Spirituality, as always, is our food for the journey: the scriptures our compass. In this effort it is not our physical death which we fear, but the death of hope and energy in the face of the unrelenting greed which capitalism calls virtue. Whether the Church will join us in the effort remains to be seen. In its absence we have our base communities and theological reflection groups. We have our Eucharist.


What we cannot do is rely on outdated modes of activism which are comfortable, but create little but the delusion of accomplishment. Empowerment, not protest, is the needed work of nonviolence. Empowerment includes direct non-violent actions with the oppressed. Such actions change a local manifestation of the global economy, rather than symbolize change.

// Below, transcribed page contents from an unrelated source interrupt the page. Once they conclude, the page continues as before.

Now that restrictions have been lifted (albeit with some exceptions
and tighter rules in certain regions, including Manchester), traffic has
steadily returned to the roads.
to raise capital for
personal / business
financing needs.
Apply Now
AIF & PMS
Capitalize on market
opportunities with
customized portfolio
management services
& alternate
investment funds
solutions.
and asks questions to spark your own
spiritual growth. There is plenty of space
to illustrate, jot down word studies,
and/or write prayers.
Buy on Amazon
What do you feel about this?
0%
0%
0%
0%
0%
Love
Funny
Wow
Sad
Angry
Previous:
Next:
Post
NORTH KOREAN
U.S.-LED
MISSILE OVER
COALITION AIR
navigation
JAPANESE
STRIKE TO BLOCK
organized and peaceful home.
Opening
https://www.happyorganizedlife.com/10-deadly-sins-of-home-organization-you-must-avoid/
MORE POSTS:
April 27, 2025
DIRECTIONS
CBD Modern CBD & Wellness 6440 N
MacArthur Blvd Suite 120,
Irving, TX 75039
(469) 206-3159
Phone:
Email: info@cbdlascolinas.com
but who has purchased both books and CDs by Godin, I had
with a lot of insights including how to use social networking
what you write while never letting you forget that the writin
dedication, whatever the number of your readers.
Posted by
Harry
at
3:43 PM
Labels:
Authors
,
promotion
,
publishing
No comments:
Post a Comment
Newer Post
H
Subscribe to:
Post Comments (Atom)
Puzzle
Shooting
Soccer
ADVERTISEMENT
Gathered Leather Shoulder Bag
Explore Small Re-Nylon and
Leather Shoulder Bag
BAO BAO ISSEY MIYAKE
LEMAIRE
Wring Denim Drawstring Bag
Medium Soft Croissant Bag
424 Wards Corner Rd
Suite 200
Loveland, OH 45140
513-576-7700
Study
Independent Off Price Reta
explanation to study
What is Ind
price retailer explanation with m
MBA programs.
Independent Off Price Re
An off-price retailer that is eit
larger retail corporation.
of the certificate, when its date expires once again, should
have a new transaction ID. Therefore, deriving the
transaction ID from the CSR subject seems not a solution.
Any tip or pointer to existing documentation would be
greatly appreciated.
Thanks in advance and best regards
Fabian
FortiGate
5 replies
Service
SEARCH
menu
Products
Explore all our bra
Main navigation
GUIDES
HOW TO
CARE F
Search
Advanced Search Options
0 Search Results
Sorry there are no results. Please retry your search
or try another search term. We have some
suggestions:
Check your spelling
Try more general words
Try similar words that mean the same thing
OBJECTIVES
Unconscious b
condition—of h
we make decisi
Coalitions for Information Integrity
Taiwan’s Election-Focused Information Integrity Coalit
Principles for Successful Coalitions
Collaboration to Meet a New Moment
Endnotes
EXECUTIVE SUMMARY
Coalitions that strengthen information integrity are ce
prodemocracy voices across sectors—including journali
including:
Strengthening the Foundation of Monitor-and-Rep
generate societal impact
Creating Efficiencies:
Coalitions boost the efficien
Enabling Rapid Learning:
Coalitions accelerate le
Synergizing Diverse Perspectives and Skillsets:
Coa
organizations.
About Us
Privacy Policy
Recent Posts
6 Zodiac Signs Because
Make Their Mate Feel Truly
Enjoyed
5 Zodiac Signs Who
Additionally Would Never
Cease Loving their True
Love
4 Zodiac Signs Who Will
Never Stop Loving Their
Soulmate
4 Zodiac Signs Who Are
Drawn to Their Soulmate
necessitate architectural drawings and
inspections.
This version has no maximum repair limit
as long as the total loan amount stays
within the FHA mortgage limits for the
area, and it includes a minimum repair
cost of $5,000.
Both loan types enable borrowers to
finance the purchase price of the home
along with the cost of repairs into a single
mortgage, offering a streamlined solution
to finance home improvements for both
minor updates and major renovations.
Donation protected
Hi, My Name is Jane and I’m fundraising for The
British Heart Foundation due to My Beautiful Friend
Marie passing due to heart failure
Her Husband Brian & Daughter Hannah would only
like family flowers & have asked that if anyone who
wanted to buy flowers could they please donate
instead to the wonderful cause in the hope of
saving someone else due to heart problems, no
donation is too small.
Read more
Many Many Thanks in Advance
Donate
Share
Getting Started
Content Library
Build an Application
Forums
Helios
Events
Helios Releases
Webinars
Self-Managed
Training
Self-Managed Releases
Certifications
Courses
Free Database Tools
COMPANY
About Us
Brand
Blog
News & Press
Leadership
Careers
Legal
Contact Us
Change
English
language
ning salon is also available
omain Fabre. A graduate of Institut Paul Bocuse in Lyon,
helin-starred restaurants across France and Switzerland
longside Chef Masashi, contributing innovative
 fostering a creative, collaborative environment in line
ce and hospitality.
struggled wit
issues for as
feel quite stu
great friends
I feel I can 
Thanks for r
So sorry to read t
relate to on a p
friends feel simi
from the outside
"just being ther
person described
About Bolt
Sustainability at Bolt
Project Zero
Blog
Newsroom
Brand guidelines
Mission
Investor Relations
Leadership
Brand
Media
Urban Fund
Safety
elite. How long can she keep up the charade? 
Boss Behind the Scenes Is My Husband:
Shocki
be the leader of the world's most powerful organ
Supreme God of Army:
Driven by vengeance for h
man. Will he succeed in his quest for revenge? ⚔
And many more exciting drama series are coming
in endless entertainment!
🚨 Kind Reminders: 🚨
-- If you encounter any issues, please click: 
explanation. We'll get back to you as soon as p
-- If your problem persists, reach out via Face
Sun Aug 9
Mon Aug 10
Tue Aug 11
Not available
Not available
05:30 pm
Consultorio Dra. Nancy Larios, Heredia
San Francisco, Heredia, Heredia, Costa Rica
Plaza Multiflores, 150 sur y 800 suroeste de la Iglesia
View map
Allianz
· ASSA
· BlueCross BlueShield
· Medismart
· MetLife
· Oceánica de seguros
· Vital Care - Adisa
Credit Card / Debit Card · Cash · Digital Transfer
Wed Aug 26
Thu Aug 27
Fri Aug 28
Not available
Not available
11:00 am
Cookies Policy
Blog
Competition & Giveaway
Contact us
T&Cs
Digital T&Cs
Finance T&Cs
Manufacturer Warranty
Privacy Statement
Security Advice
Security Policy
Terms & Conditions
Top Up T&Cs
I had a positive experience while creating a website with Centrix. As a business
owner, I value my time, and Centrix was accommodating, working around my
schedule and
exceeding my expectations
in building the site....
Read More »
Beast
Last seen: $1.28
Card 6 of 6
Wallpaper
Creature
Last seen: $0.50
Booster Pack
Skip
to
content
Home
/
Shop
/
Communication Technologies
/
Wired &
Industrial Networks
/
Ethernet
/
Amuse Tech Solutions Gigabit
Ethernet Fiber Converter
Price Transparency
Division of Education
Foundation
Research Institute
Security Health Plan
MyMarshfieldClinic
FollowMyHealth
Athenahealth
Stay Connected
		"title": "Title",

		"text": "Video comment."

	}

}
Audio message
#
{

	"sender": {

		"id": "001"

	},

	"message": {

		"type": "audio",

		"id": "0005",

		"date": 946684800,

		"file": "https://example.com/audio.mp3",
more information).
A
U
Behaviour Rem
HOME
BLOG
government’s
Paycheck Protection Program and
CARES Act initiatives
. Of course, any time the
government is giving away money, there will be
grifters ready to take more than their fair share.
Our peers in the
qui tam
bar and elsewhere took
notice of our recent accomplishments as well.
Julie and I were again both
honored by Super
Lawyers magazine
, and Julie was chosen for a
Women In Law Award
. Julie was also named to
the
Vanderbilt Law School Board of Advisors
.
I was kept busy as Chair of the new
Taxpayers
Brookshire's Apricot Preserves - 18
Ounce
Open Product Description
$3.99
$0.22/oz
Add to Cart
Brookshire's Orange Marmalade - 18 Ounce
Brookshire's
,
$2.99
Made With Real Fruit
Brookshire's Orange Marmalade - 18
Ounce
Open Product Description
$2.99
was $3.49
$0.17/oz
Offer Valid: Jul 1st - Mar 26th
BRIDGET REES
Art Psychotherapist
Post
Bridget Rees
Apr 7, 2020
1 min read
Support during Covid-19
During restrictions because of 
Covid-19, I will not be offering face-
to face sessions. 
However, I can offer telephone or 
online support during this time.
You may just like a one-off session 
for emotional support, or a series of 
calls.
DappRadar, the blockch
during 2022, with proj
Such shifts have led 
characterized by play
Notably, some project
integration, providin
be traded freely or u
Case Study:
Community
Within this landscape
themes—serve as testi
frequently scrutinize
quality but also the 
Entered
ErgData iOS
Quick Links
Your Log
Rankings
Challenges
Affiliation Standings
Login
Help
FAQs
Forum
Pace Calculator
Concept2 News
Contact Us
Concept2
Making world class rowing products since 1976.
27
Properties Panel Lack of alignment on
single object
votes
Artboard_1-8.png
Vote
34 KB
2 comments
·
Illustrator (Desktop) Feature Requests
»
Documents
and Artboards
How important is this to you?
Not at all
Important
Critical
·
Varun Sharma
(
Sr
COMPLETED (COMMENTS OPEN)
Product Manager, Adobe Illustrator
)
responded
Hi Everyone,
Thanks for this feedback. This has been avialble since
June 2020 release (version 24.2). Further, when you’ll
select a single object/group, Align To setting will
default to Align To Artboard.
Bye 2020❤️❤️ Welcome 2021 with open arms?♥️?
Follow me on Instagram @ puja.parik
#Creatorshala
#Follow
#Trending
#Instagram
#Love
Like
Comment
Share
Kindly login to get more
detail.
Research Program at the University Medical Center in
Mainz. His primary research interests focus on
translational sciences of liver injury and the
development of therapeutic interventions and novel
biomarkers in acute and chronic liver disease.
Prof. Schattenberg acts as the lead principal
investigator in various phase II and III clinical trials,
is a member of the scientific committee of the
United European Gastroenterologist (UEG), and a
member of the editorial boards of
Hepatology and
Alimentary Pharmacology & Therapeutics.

Direct action should be the agenda for resistance.

A greater internationalization of our efforts is also necessary. Capital is mobile and international. Our efforts must be likewise.

In order to free human and financial resources for international networking, a paring down of current duplicative programs may be needed within the movement.

The irony in all of this is that by creating a world system utterly dependent on a labor pool of disposable poor people, vulture capitalism has given the poor a unique position of power: the system cannot survive without them. It is truer now than ever that the poor have the power to change the world. If the nonviolent peace movement wishes to facilitate Systemic change in the future, it must accompany the poor in their retrieval of their own power today. First power is the first step.

Angie O'Gorman is a teacher nonviolence trainer and Pax Christi member living in St. Louis, MO.